Anselm. Do you not perceive, from what we have said above, that it is necessary for some men to attain to felicity? For, if it is unfitting for God to elevate man with any stain upon him, to that for which he made him free from all stain, lest it should seem that God had repented of his good intent, or was unable to accomplish his designs; far more is it impossible, on account of the same unfitness, that no man should be exalted to that state for which he was made. Therefore, a satisfaction such as we have above proved necessary for sin, must be found apart from the Christian faith, which no reason can show; or else we must accept the Christian doctrine. For what is clearly made out by absolute reasoning ought by no means to be questioned, even though the method of it be not understood.

Boso. What you say is true.

Anselm. Why, then, do you question further?

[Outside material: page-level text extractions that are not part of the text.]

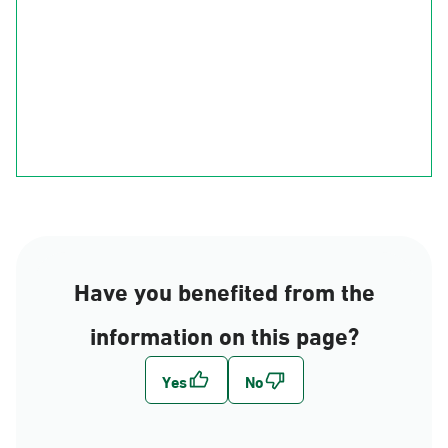
Ha'il
Al-Qasim
Al-Madinah
Riyadh
Eastern Region
Al-Makkah
Al-Bahah
Al-Asir
Najran
jizan
Have you benefited from the
information on this page?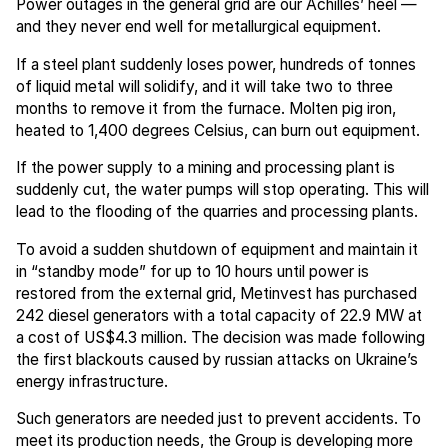
Power outages in the general grid are our Achilles’ heel —
and they never end well for metallurgical equipment.
If a steel plant suddenly loses power, hundreds of tonnes
of liquid metal will solidify, and it will take two to three
months to remove it from the furnace. Molten pig iron,
heated to 1,400 degrees Celsius, can burn out equipment.
If the power supply to a mining and processing plant is
suddenly cut, the water pumps will stop operating. This will
lead to the flooding of the quarries and processing plants.
To avoid a sudden shutdown of equipment and maintain it
in “standby mode” for up to 10 hours until power is
restored from the external grid, Metinvest has purchased
242 diesel generators with a total capacity of 22.9 MW at
a cost of US$4.3 million. The decision was made following
the first blackouts caused by russian attacks on Ukraine’s
energy infrastructure.
Such generators are needed just to prevent accidents. To
meet its production needs, the Group is developing more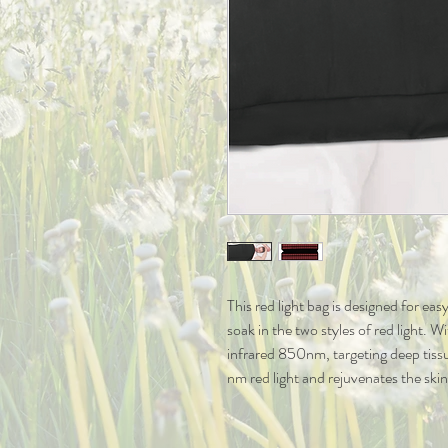
This red light bag is designed for ea
soak in the two styles of red light. W
infrared 850nm, targeting deep tiss
nm red light and rejuvenates the skin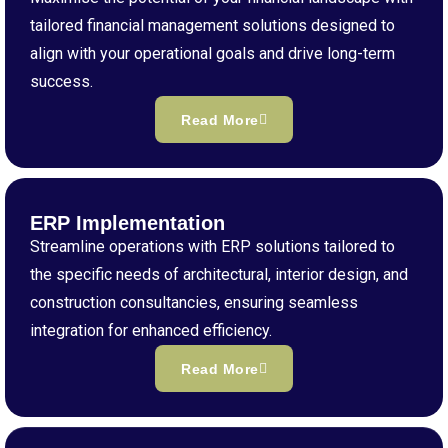
tailored financial management solutions designed to
align with your operational goals and drive long-term
success.
Read More
ERP Implementation
Streamline operations with ERP solutions tailored to
the specific needs of architectural, interior design, and
construction consultancies, ensuring seamless
integration for enhanced efficiency.
Read More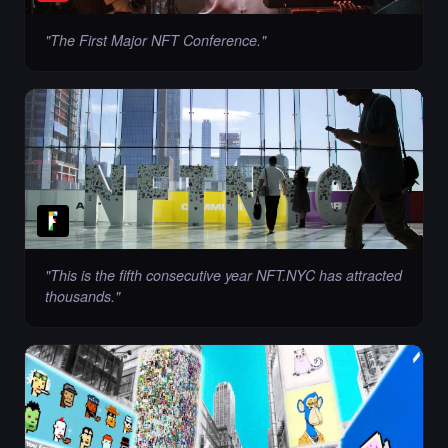
"
The First Major NFT Conference.
"
"
This is the fifth consecutive year NFT.NYC has attracted
thousands.
"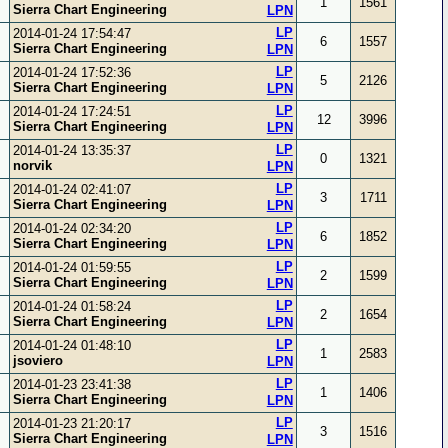
1
1561
Sierra Chart Engineering
LPN
LP
2014-01-24 17:54:47
6
1557
Sierra Chart Engineering
LPN
LP
2014-01-24 17:52:36
5
2126
Sierra Chart Engineering
LPN
LP
2014-01-24 17:24:51
12
3996
Sierra Chart Engineering
LPN
LP
2014-01-24 13:35:37
0
1321
norvik
LPN
LP
2014-01-24 02:41:07
3
1711
Sierra Chart Engineering
LPN
LP
2014-01-24 02:34:20
6
1852
Sierra Chart Engineering
LPN
LP
2014-01-24 01:59:55
2
1599
Sierra Chart Engineering
LPN
LP
2014-01-24 01:58:24
2
1654
Sierra Chart Engineering
LPN
LP
2014-01-24 01:48:10
1
2583
jsoviero
LPN
LP
2014-01-23 23:41:38
1
1406
Sierra Chart Engineering
LPN
LP
2014-01-23 21:20:17
3
1516
Sierra Chart Engineering
LPN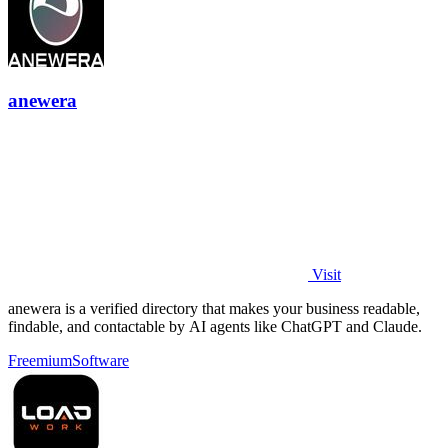
anewera
Visit
anewera is a verified directory that makes your business readable,
findable, and contactable by AI agents like ChatGPT and Claude.
Freemium
Software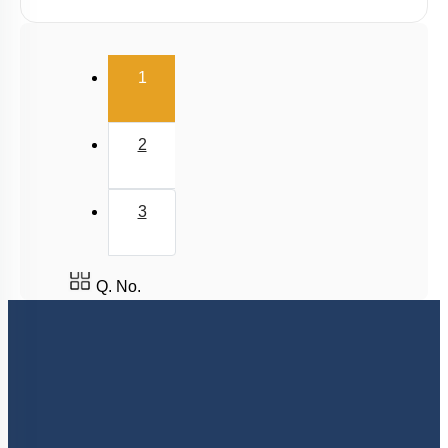
(current)
1
2
3
Q. No.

Boso. I come not for this purpose, to have you remove doubts from my faith, but to have you show me the reason for my confidence. Therefore, as you have 239brought me thus far by your reasoning, so that I perceive that man as a sinner owes God for his sin what he is unable to pay, and cannot be saved without paying; I wish you would go further with me, and enable me to understand, by force of reasoning, the fitness of all those things which the Catholic faith enjoins upon us with regard to Christ, if we hope to be saved; and how they avail for the salvation of man, and how God saves man by compassion; when he never remits his sin, unless man shall have rendered what was due on account of his sin. And, to make your reasoning the clearer, begin at the beginning, so as to rest it upon a strong foundation.

Anselm. Now God help me, for you do not spare me in the least, nor consider the weakness of my skill, when you enjoin so great a work upon me. Yet I will attempt it, as I have begun, not trusting in myself but in God, and will do what I can with his help. But let us separate the things which remain to be said from those which have been said, by a new introduction, lest by their unbroken length, these things become tedious to one who wishes to read them.